→ **ANGEZEIGTER TEXT**:
--

Gänzlich neue Nachnamen scheinen dennoch nicht zu entstehen. Irgendwie finde ich das verblüffend. Die meisten Nachnamen entstanden ja wohl im Kern vor Jahrhunderten, und nun, trotz Bevölkerungsexplosion, bleibt alles - bis auf Veränderungen, Einbürgerungen, Doppelnamen etc. eher alles beim Alten. Durch Heirat müssten eigentlich, bei Übernahme eines Namens, sogar viele wieder wegfallen (wobei sich das ausgleichen könnte)

Dann dürfte es in Zukunft wohl kaum einen Hans Astronaut, eine Maja Analyst oder einen Heribert Dolmetscher geben ...

Oder eine Silvya Spion ... :eek:
 
… Gänzlich neue Nachnamen scheinen dennoch nicht zu entstehen. Irgendwie finde ich das verblüffend. Die meisten Nachnamen entstanden ja wohl im Kern vor Jahrhunderten, …
Im deutschen Kontext trifft das wohl zu; aber gerade das (Türkei-)Türkische zeigt ja, dass Nachnamen im Zusammenhang mit der Westorientierung ab Mitte der 1920er Jahre (gewissermaßen in historischer Zeit) spontan erfunden wurden, d.h. die Leute mussten sich selbst einen Namen suchen.

Da sind dann alle auch aus dem Deutschen bekannten Bildungsmuster dabei (am Beispiel von Kabarettisten, Politikern, Fernsehschaffenden):

Berufe- oder Tätigkeiten: Somuncu (je nach Lesart) »Rundbrot-« oder »Schraubenmuttern-Macher« (dass sein Ahn Bäcker war, erscheint mir plausibler als dass dieser Dreher gewesen wäre, aber wer weiß?);

Eigenschaften und Zuschreibungen: Çevikkollu »flinkarmig«; Demirel »Eisenhand«; Topal »hinkend« (vgl. lat. Claudia, »die Hinkende«); Özdemir »reines Eisen«; Dağdelen »bergdurchbrechend«; Deligöz »verrücktes Auge«;

Tiere und Pflanzen: Doğan, Şahin beides »Falke«; Erdoğan »männlicher Falke«; Gül »Rose«; Atalay »Kavallerie«[SUP]1[/SUP]

Orte: Karadeniz »Schwarzes Meer«; Kızıltepe »roter Hügel«

oder Satznamen: Sevindim »es hat mich erfreut«; Coşar »er gerät in Begeisterung«; Yanar »er brennt«; Hakverdi »er hat Gerechtigkeit gegeben«

und natürlich zu Nachnamen unfirmierte Vatersnamen auf -oğlu (3.Pers. Poss. von oğul »Sohn«).

--

→ **ARBEITSAUFTRAG**: Schreib den Text über die Entstehung von Nachnamen ab seinem letzten Satz weiter.

--

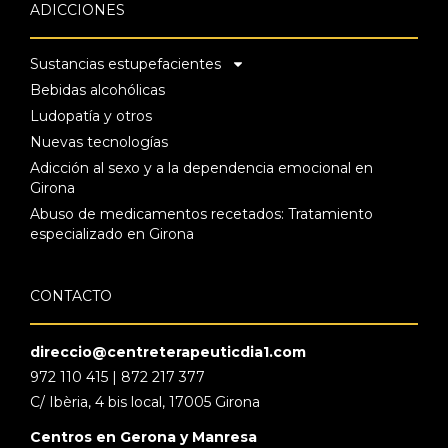
ADICCIONES
Sustancias estupefacientes
Bebidas alcohólicas
Ludopatía y otros
Nuevas tecnologías
Adicción al sexo y a la dependencia emocional en
Girona
Abuso de medicamentos recetados: Tratamiento
especializado en Girona
CONTACTO
direccio@centreterapeuticdia1.com
972 110 415 | 872 217 377
C/ Ibèria, 4 bis local, 17005 Girona
Centros en Gerona y Manresa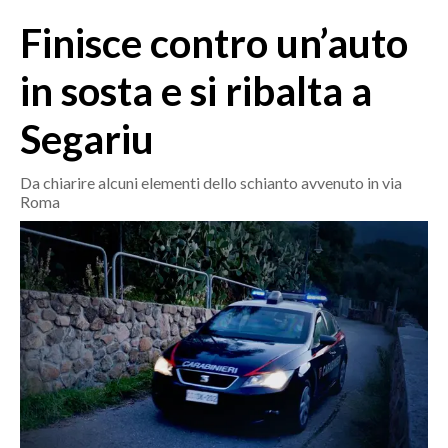
MEDIO CAMPIDANO
Finisce contro un’auto
ORISTANO E PROVINCIA
SASSARI E PROVINCIA
in sosta e si ribalta a
GALLURA
Segariu
NUORO E PROVINCIA
OGLIASTRA
Da chiarire alcuni elementi dello schianto avvenuto in via
AGENDA
Roma
CRONACA
ITALIA
MONDO
POLITICA
ECONOMIA
SERVIZI ALLE IMPRESE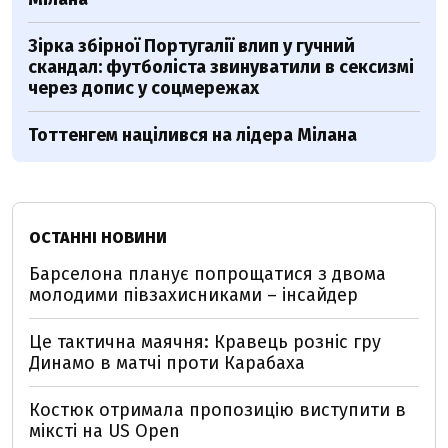
Зірка збірної Португалії влип у гучний
скандал: футболіста звинуватили в сексизмі
через допис у соцмережах
Тоттенгем націлився на лідера Мілана
ОСТАННІ НОВИНИ
Барселона планує попрощатися з двома
молодими півзахисниками – інсайдер
Це тактична маячня: Кравець розніс гру
Динамо в матчі проти Карабаха
Костюк отримала пропозицію виступити в
міксті на US Open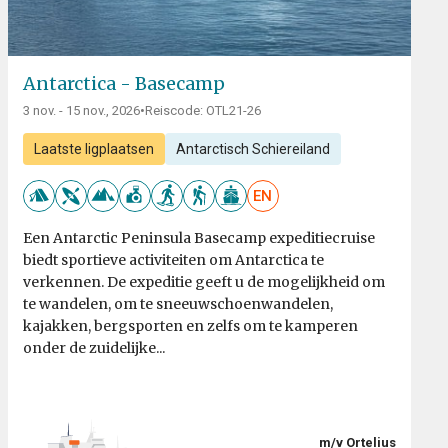
Antarctica - Basecamp
3 nov. - 15 nov., 2026
•
Reiscode: OTL21-26
Laatste ligplaatsen
Antarctisch Schiereiland
EN
Een Antarctic Peninsula Basecamp expeditiecruise
biedt sportieve activiteiten om Antarctica te
verkennen. De expeditie geeft u de mogelijkheid om
te wandelen, om te sneeuwschoenwandelen,
kajakken, bergsporten en zelfs om te kamperen
onder de zuidelijke...
m/v Ortelius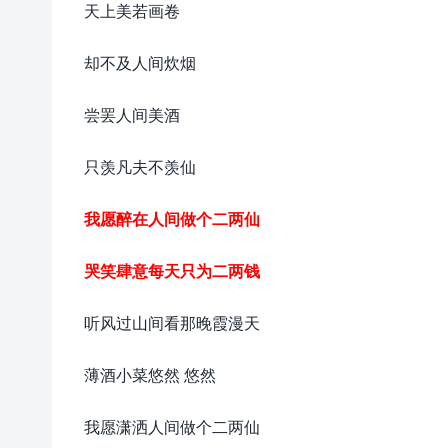
天上美若画卷
却不及人间炊烟
尝罢人间美酒
只羡凡夫不羡仙
我愿醉在人间做个二两仙
哭笑肆意每天只为二两钱
听风过山间看那晚霞漫天
薄酒小菜悠然 悠然
我愿潇洒人间做个二两仙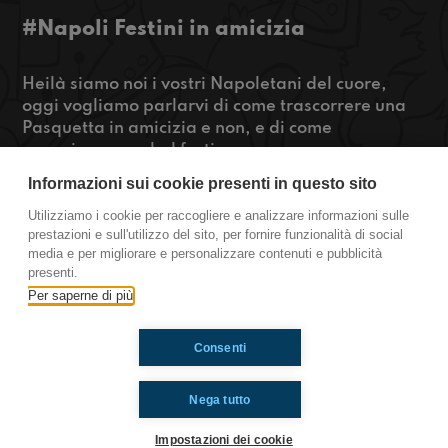
#Napoli Festini in amicizia
Heilà siamo noi i vostri Napoletani del cuore,
oggi vogliamo parlarvi di come trascorrere una
Pasquetta in amicizia e non, e di come
organizzare un bel festino.
Informazioni sui cookie presenti in questo sito
Se volete approfondire di più cliccate play!
Utilizziamo i cookie per raccogliere e analizzare informazioni sulle
prestazioni e sull'utilizzo del sito, per fornire funzionalità di social
https://www.radioimmaginaria.it
media e per migliorare e personalizzare contenuti e pubblicità
presenti.
Napoli
Per saperne di più
Consenti
Ti è piaciuto? Condividilo!
Nega tutto
Impostazioni dei cookie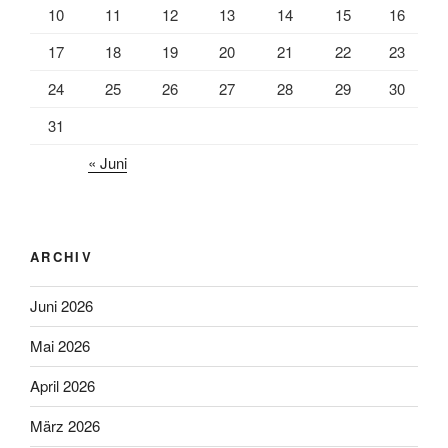
10
11
12
13
14
15
16
17
18
19
20
21
22
23
24
25
26
27
28
29
30
31
« Juni
ARCHIV
Juni 2026
Mai 2026
April 2026
März 2026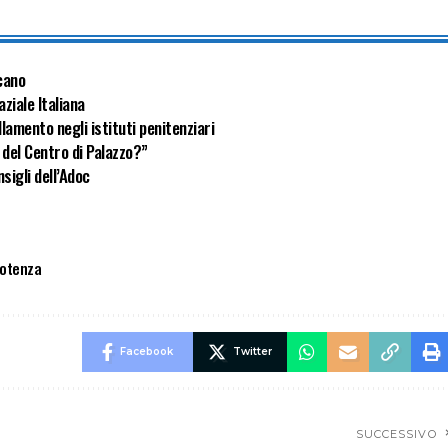
ucano
aziale Italiana
lamento negli istituti penitenziari
 del Centro di Palazzo?”
sigli dell’Adoc
potenza
Facebook
Twitter
SUCCESSIVO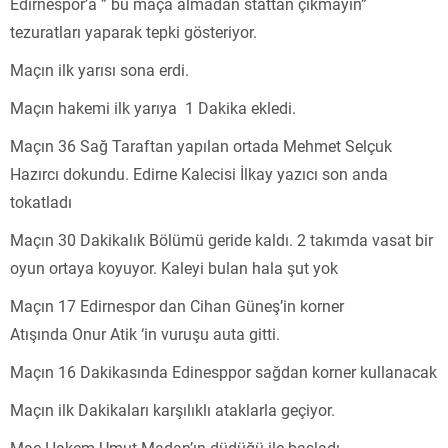
Edirnespor’a ” bu maça almadan stattan çıkmayın”
tezuratları yaparak tepki gösteriyor.
Maçın ilk yarısı sona erdi.
Maçın hakemi ilk yarıya 1 Dakika ekledi.
Maçın 36 Sağ Taraftan yapılan ortada Mehmet Selçuk
Hazırcı dokundu. Edirne Kalecisi İlkay yazıcı son anda
tokatladı
Maçın 30 Dakikalık Bölümü geride kaldı. 2 takımda vasat bir
oyun ortaya koyuyor. Kaleyi bulan hala şut yok
Maçın 17 Edirnespor dan Cihan Güneş’in korner
Atışında Onur Atik ‘in vuruşu auta gitti.
Maçın 16 Dakikasında Edinesppor sağdan korner kullanacak
Maçın ilk Dakikaları karşılıklı ataklarla geçiyor.
Maç Hakem Umut Madan’ın düdüğü ile başladı.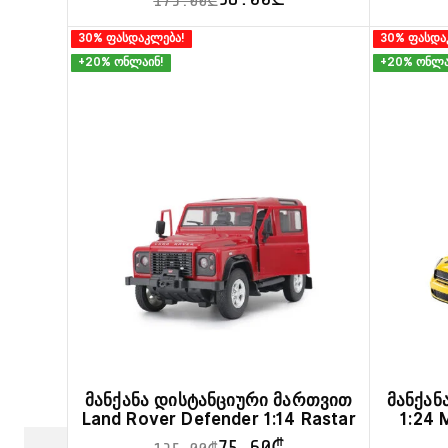
175.00
₾
This
30% ფასდაკლება!
30% ფასდა
product
+20% ონლაინ!
+20% ონლა
has
multiple
variants.
The
options
may
be
chosen
on
the
product
page
მანქანა დისტანციური მართვით
მანქან
Land Rover Defender 1:14 Rastar
1:24 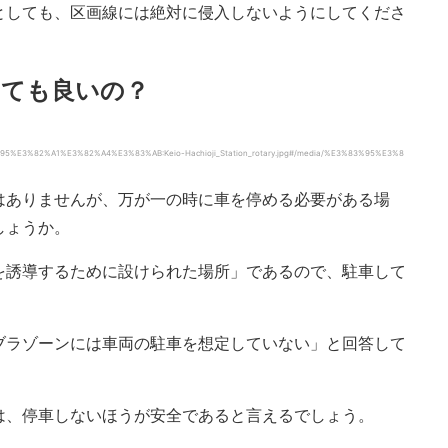
としても、区画線には絶対に侵入しないようにしてくださ
しても良いの？
5%E3%82%A1%E3%82%A4%E3%83%AB:Keio-Hachioji_Station_rotary.jpg#/media/%E3%83%95%E3%8
はありませんが、万が一の時に車を停める必要がある場
しょうか。
を誘導するために設けられた場所」であるので、駐車して
。
ブラゾーンには車両の駐車を想定していない」と回答して
は、停車しないほうが安全であると言えるでしょう。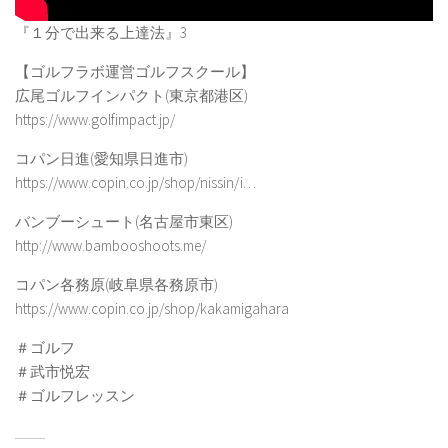
『１分で出来る上達法』3
【ゴルフラボ運営ゴルフスクール】
広尾ゴルフインパクト(東京都港区)
https://www.golfimpact.jp/​
コパン日進(愛知県日進市)
https://www.copin.co.jp/shop/nissin/i…​
バンブーシュート(名古屋市東区)
http://www.bambooshoots.me/​
コパン各務原(岐阜県各務原市)
https://www.copin.co.jp/shop/kakamigahara
＃ゴルフ
＃武市悦宏
＃ゴルフレッスン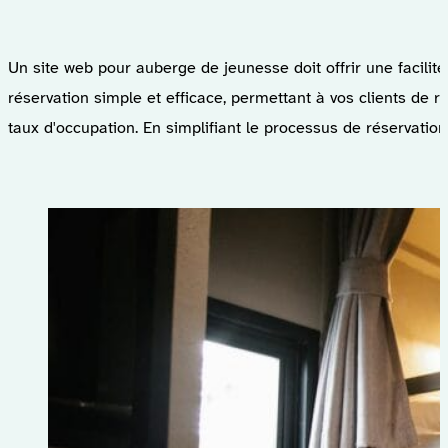
Un site web pour auberge de jeunesse doit offrir une facilité
réservation simple et efficace, permettant à vos clients de r
taux d'occupation. En simplifiant le processus de réservati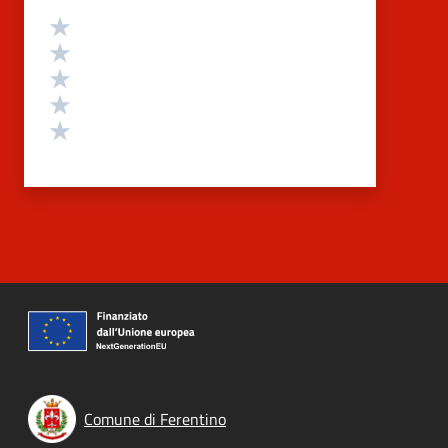
Valutazione
Valuta 5 stelle su 5
Valuta 4 stelle su 5
Valuta 3 stelle su 5
Valuta 2 stelle su 5
Valuta 1 stelle su 5
Comune di Ferentino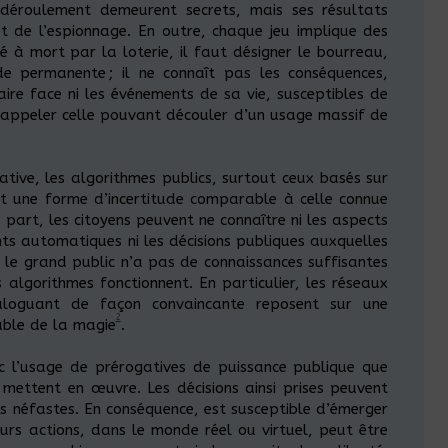
 déroulement demeurent secrets, mais ses résultats
t de l’espionnage. En outre, chaque jeu implique des
é à mort par la loterie, il faut désigner le bourreau,
tude permanente ; il ne connaît pas les conséquences,
aire face ni les événements de sa vie, susceptibles de
 rappeler celle pouvant découler d’un usage massif de
ative, les algorithmes publics, surtout ceux basés sur
éent une forme d’incertitude comparable à celle connue
part, les citoyens peuvent ne connaître ni les aspects
nts automatiques ni les décisions publiques auxquelles
 le grand public n’a pas de connaissances suffisantes
lgorithmes fonctionnent. En particulier, les réseaux
loguant de façon convaincante reposent sur une
2
able de la magie
.
c l’usage de prérogatives de puissance publique que
 mettent en œuvre. Les décisions ainsi prises peuvent
s néfastes. En conséquence, est susceptible d’émerger
eurs actions, dans le monde réel ou virtuel, peut être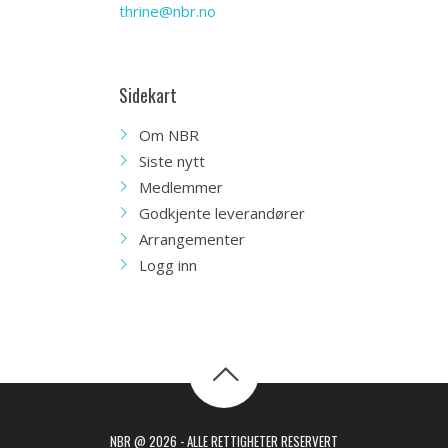
thrine@nbr.no
Sidekart
Om NBR
Siste nytt
Medlemmer
Godkjente leverandører
Arrangementer
Logg inn
NBR @ 2026 - ALLE RETTIGHETER RESERVERT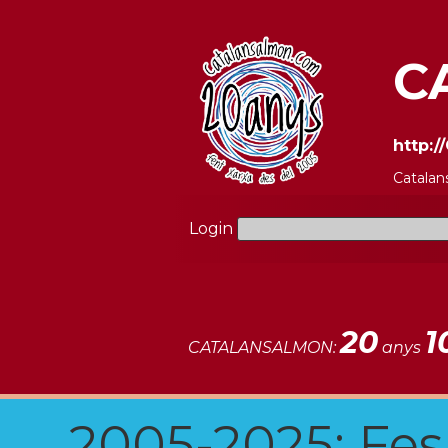
C
http:
Catalan
Login
20
1
CATALANSALMON:
anys
2005-2025: Fes u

--

→ **ANTWORT FOLGT**:
So eine landumspannende Suche nach dem eigenen Nachnamen ist fürs Deutsche nicht mehr zu erwarten; die Ausnahme sind Einzelfälle, wo jemand einen evtl. abschätzig klingenden Namen ändern lässt: wo sind die Hitlers et al. geblieben? oder wo sich jemand einen anderweitig ungewöhnlichen Name »normalisieren« lässt. Aber die werden jetzt wohl nicht einen auffälligen Namen durch einen neuen auffälligen ersetzen.

Und nicht zu vergessen die Länder ohne Nachnamen. Etwa Island, das nur Vatersnamen kennt. Falls die mal auf die Idee kommen sollten, sich nach europäischem Muster Familiennamen zuzulegen, würden wohl auch die Isländer das Namensrad nicht neu erfinden.

___________
[SUP]1[/SUP] falls ich die Auflösung in at »Pferd« und dann alay »Regiment« richtig hinbekomme; alay kann aber auch »Menschenansammlung«, »Haufen«, »Festzug«, dann aus einem anderen Wort auch »Spott« bedeuten.
EDIT: Eine Online-Namensliste übersetzt es mit »mein Vorfahr«, zerlegt es also in ata »(Groß-)Vater/Vorfahr«+lay (wobei ich aber lay nicht zuordnen vermag. Ich würde für »mein Vorfahr« einfach nur atam oder cetim erwarten; vielleicht kann da ein Muttersprachler aushelfen) ;)
 
Zuletzt bearbeitet:
fa, Du bist echt gut ey, lese Deine Beiträge immer wieder sehr gerne.
Danke.

Edit: Mehr gelernt als in 2 Jahren Deutsch LK. (12 Punkte)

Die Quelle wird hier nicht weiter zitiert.